- [Exercise passage]
◇ ◇ ◇
The reason why is that the two threads could run on different processors and even if one thread has long finished before the other starts there is no guarantee that the second thread will get the freshest value when it makes the read. If the field is not marked as volatile and no other synchronization is used, then the second thread could get a value that was cached locally on the processor it is running on. That cached value could in theory be out-of-date for a long period of time, including after the first thread completed.
If you use volatile the value will always be written to and read from main memory, bypassing the processor's cached value.
No, you may not need it. despite Mark Byers answer begin fairly accurate, it is limited. synchronized and volatile are not the only ways to correctly pass data between threads. there are other, less talked about "synchronization points". specifically, thread start and thread end are synchronization points. however, the thread which is starting Thread B must have recognized that Thread A is finished (e.g. by joining the thread or checking the thread's state). if this is the case, the the variable does not need to be volatile.
Possibly yes, unless you manually create a memory barrier. If A sets the variable, and B decides to take oit from some registry, you have a problem. So, you need a mmemory barrier, either implicit (lock, volatile) or explicit.
http://java.sun.com/docs/books/jls/third_edition/html/memory.html#17.4.4
The final action in a thread T1
synchronizes-with any action in
another thread T2 that detects that T1
has terminated. T2 may accomplish this
by calling T1.isAlive() or T1.join().
So it is possible to achieve your goal without using volatile.
◇ ◇ ◇
- [Information]

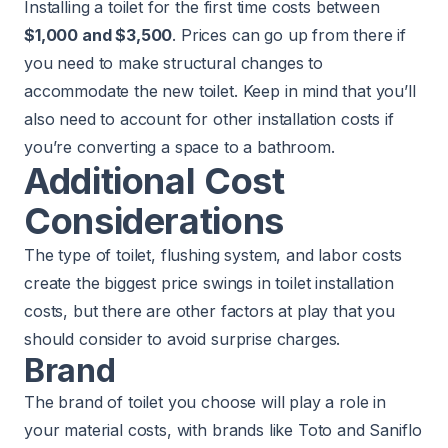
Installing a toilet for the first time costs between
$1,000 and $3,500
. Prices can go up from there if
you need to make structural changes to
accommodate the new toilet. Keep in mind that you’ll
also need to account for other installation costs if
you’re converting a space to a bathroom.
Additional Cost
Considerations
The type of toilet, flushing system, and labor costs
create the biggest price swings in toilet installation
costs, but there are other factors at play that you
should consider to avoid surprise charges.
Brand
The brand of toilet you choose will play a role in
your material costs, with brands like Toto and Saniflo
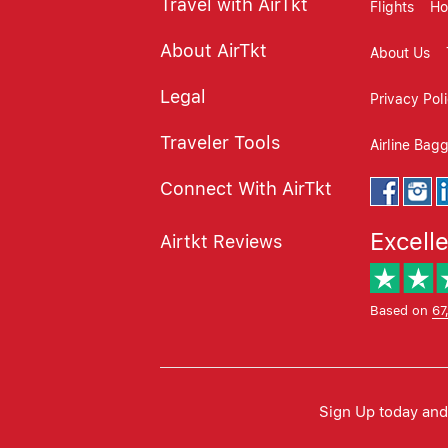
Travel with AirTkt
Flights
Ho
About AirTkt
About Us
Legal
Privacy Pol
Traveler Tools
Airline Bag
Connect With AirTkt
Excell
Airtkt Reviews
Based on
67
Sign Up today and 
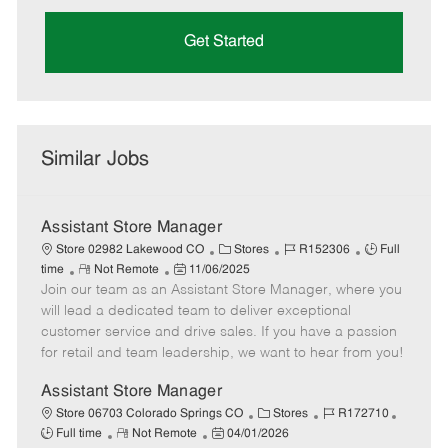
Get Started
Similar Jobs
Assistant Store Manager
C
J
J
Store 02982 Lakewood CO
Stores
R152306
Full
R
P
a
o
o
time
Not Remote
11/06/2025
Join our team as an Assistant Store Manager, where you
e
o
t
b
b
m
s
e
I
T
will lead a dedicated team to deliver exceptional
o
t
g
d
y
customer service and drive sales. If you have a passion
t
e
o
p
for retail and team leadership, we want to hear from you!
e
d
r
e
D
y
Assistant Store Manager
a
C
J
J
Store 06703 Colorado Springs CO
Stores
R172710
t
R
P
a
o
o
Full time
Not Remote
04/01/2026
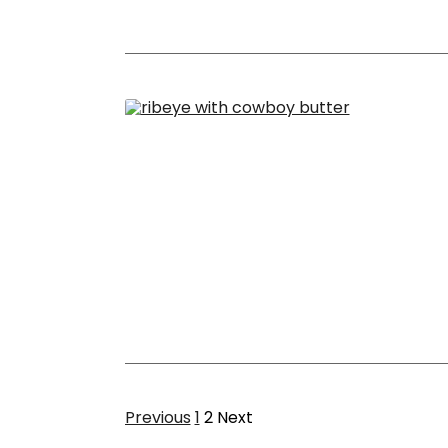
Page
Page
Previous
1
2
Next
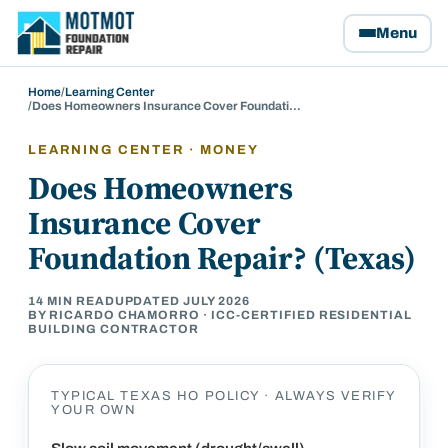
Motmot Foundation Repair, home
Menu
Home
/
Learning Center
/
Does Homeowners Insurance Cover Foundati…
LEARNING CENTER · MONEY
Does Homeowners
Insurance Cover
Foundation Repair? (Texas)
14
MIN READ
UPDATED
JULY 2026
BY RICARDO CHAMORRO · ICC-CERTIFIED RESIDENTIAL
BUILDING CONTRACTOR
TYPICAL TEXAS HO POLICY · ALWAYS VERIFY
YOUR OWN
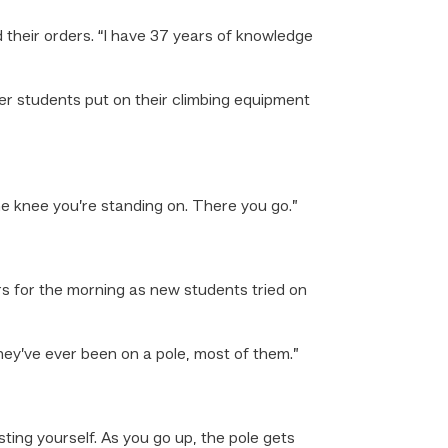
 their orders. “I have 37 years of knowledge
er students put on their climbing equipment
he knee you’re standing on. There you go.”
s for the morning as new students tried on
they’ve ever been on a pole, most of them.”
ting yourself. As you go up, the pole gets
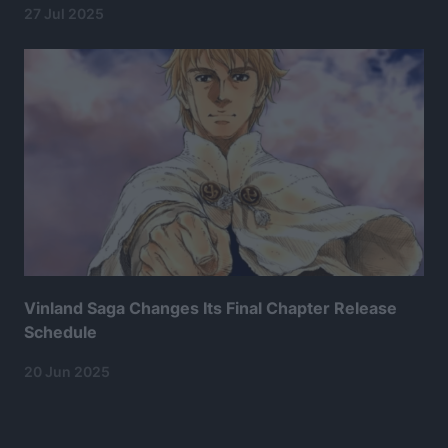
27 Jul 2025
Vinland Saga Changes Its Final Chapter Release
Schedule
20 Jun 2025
◇ ◇ ◇
- [Job item A] Convert the part of the listing that runs from its start through the line containing "Additional Cost" into a Markdown table with the columns Row and Text, numbering each line and skipping blank lines. Leave the pictures out of the table.
- [Job item B] Carry on the passage about thread visibility and volatile fields in Java, picking up right after its last sentence.
The discussion of Java threads and volatile fields has nothing to do with the listing.

- [Reply A]
| Row | Text |
|---|---|
| 1 | Installing a toilet for the first time costs between |
| 2 | $1,000 and $3,500 |
| 3 | . Prices can go up from there if |
| 4 | you need to make structural changes to |
| 5 | accommodate the new toilet. Keep in mind that you’ll |
| 6 | also need to account for other installation costs if |
| 7 | you’re converting a space to a bathroom. |
| 8 | Additional Cost |

- [Reply B]
In many cases, when there are apparent time dependencies, synchronization is being done by someone under the hood, and application doesn't need extra synchronization. Unfortunately this is not the rule, programmers must analyze each case carefully.
One example is Swing worker thread. People would do some calculation in a worker thread, save the result to a variable, then raise an event. The event thread will then read the result of the calculation from the variable. No explicit synchronization is needed from application code, because "raising an event" already did synchronization, so writes from worker thread is visible from event thread.
On one hand, this is a bliss. On the other hand, many people didn't understand this, they omit the synchronization simply because they never thought about the issue. Their programs happen to be correct... this time.
If Thread A definitely dies before Thread B starts reading then it would be possible to avoid using volatile
eg.
public class MyClass {
volatile int x = 0;
public static void main(String[] args) {
final int i = x;
new Thread() {
int j = i;
public void run() {
j = 10;
final int k = j;
new Thread() {
public void run() {
MyClass.x = k;
}
}.start();
}
}.start();
}
}
However, the problem is that whichever Thread starts Thread B will need to now that the value that Thread A is writing to has changed and to not use its own cached version. The easiest way to do this is to get Thread A to spawn Thread B. But if Thread A has nothing else to do when it spawns Thread B then this seems a little pointless (why not just use the same thread).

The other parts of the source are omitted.